The testing waiver was widely embraced by state and district superintendents who had been pressuring the department to issue expedited relief from federal testing mandates, which are tied to educational performance and accountability measurements in both state and federal law.

“State chiefs strongly believe in the importance of assessments and accountability, but now is the time to focus first on the safety and well-being of all students as educators assist them in weathering and recovering from this national emergency,” said Carissa Moffat Miller, the executive director of the Council of Chief State School Officers.

Districts were not only concerned with how they would administer the exams, as nearly every state in the country announced their schools would close for weeks, maybe more, but how the results would be used. As of Friday morning, 45 states have decided to close schools, according to Education Week, which has been tracking district closures.

“Neither students nor teachers need to be focused on high-stakes tests during this difficult time,” Ms. DeVos said in a statement.

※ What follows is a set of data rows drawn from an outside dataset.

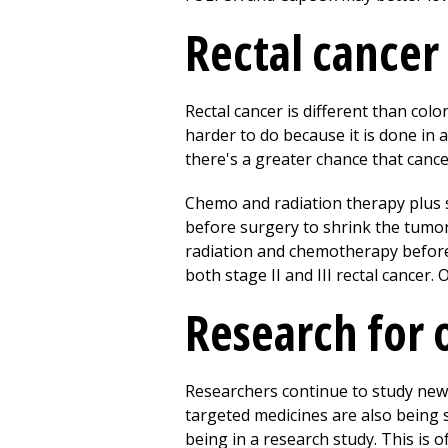
Rectal cancer
Rectal cancer is different than colo
harder to do because it is done in 
there's a greater chance that cance
Chemo and radiation therapy plus 
before surgery to shrink the tumor
radiation and chemotherapy before
both stage II and III rectal cancer.
Research for 
Researchers continue to study new
targeted medicines are also being 
being in a research study. This is 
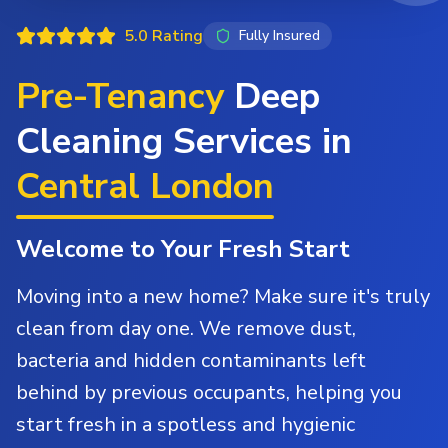
5.0 Rating
Fully Insured
Pre-Tenancy
Deep
Cleaning Services in
Central London
Welcome to Your Fresh Start
Moving into a new home? Make sure it's truly
clean from day one. We remove dust,
bacteria and hidden contaminants left
behind by previous occupants, helping you
start fresh in a spotless and hygienic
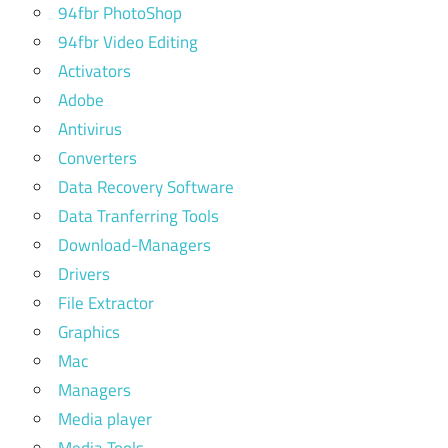
94fbr PhotoShop
94fbr Video Editing
Activators
Adobe
Antivirus
Converters
Data Recovery Software
Data Tranferring Tools
Download-Managers
Drivers
File Extractor
Graphics
Mac
Managers
Media player
Media Tools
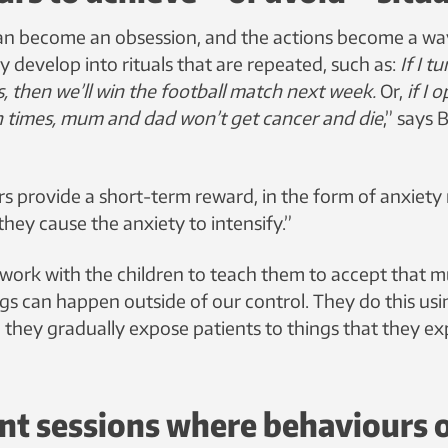
an become an obsession, and the actions become a way
 develop into rituals that are repeated, such as:
If I t
s, then we’ll win the football match next week.
Or,
if I 
n times, mum and dad won’t get cancer and die
,” says
 provide a short-term reward, in the form of anxiety re
they cause the anxiety to intensify.”
work with the children to teach them to accept that muc
ings can happen outside of our control. They do this us
 they gradually expose patients to things that they ex
nt sessions where behaviours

Other education advocacy and civil rights organizations cautioned against “blanket national waivers from core components of the law.” In a statement, six organizations, including the Education Trust led by the former education secretary John B. King Jr., said “case-by-case consideration of each state’s needs is, at this time, most appropriate.”

“In approving any waiver requests,” the groups wrote, the department “must include critical assurances from states to ensure action will be taken to address lost instructional time and mitigate lags in student achievement and growth, especially for historically underserved students.”